[[ AVAILABLE DATA open ]]

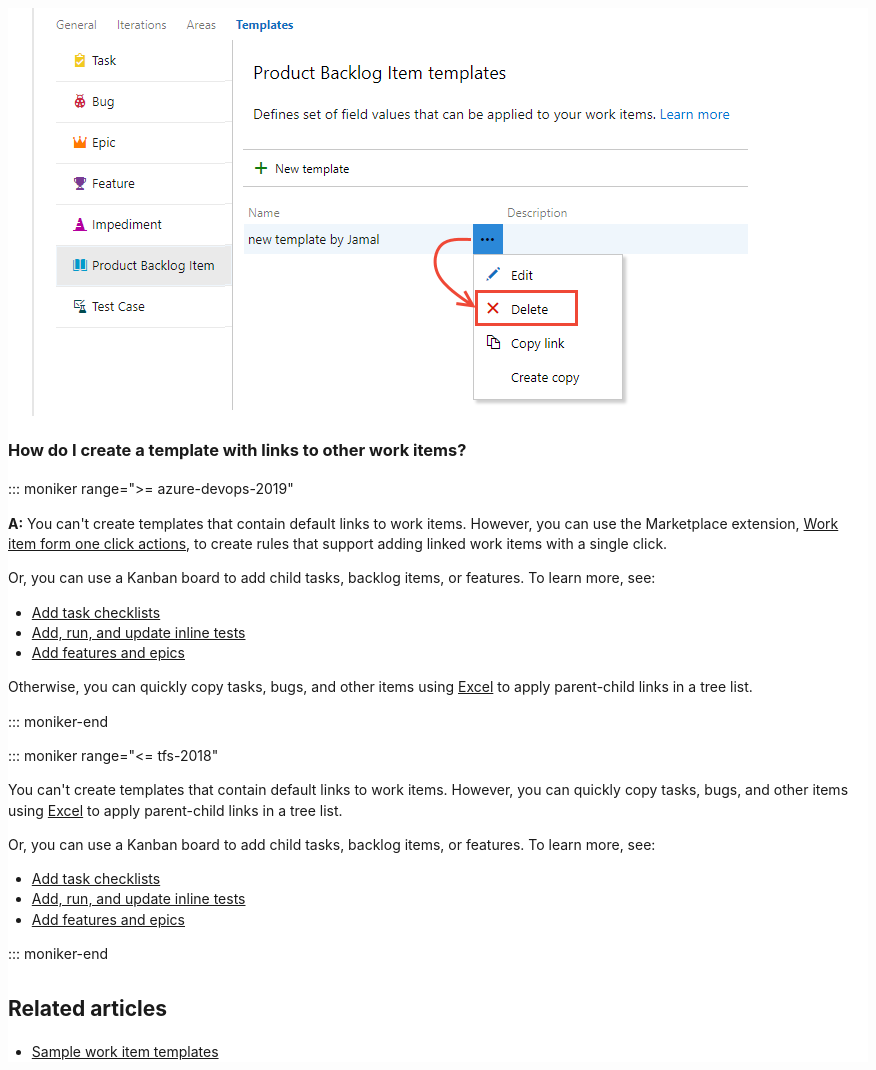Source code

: > ![Delete template](_img/templates/delete-template.png)


### How do I create a template with links to other work items?

::: moniker range=">= azure-devops-2019"

**A:** You can't create templates that contain default links to work items. However, you can use the Marketplace extension, [Work item form one click actions](https://marketplace.visualstudio.com/items?itemName=mohitbagra.witoneclickactions), to create rules that support adding linked work items with a single click. 

Or, you can use a Kanban board to add child tasks, backlog items, or features. To learn more, see:  
- [Add task checklists](../boards/add-task-checklists.md)
- [Add, run, and update inline tests](../boards/add-run-update-tests.md) 
- [Add features and epics](../boards/kanban-epics-features-stories.md)  

Otherwise, you can quickly copy tasks, bugs, and other items using [Excel](../backlogs/office/bulk-add-modify-work-items-excel.md) to apply parent-child links in a tree list.

::: moniker-end

::: moniker range="<= tfs-2018"

You can't create templates that contain default links to work items. However, you can quickly copy tasks, bugs, and other items using [Excel](../backlogs/office/bulk-add-modify-work-items-excel.md) to apply parent-child links in a tree list. 

Or, you can use a Kanban board to add child tasks, backlog items, or features. To learn more, see:  
- [Add task checklists](../boards/add-task-checklists.md)
- [Add, run, and update inline tests](../boards/add-run-update-tests.md) 
- [Add features and epics](../boards/kanban-epics-features-stories.md)  

::: moniker-end


## Related articles

- [Sample work item templates](../work-items/work-item-template-examples.md)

[[ AVAILABLE DATA closed ]]

TASK STATEMENT
Would you output all of the entries above exactly, keeping the pictures out?

RESULT OF THIS TASK
Source code

: > ![Delete template](_img/templates/delete-template.png)


### How do I create a template with links to other work items?

::: moniker range=">= azure-devops-2019"

**A:** You can't create templates that contain default links to work items. However, you can use the Marketplace extension, [Work item form one click actions](https://marketplace.visualstudio.com/items?itemName=mohitbagra.witoneclickactions), to create rules that support adding linked work items with a single click. 

Or, you can use a Kanban board to add child tasks, backlog items, or features. To learn more, see:  
- [Add task checklists](../boards/add-task-checklists.md)
- [Add, run, and update inline tests](../boards/add-run-update-tests.md) 
- [Add features and epics](../boards/kanban-epics-features-stories.md)  

Otherwise, you can quickly copy tasks, bugs, and other items using [Excel](../backlogs/office/bulk-add-modify-work-items-excel.md) to apply parent-child links in a tree list.

::: moniker-end

::: moniker range="<= tfs-2018"

You can't create templates that contain default links to work items. However, you can quickly copy tasks, bugs, and other items using [Excel](../backlogs/office/bulk-add-modify-work-items-excel.md) to apply parent-child links in a tree list. 

Or, you can use a Kanban board to add child tasks, backlog items, or features. To learn more, see:  
- [Add task checklists](../boards/add-task-checklists.md)
- [Add, run, and update inline tests](../boards/add-run-update-tests.md) 
- [Add features and epics](../boards/kanban-epics-features-stories.md)  

::: moniker-end


## Related articles

- [Sample work item templates](../work-items/work-item-template-examples.md)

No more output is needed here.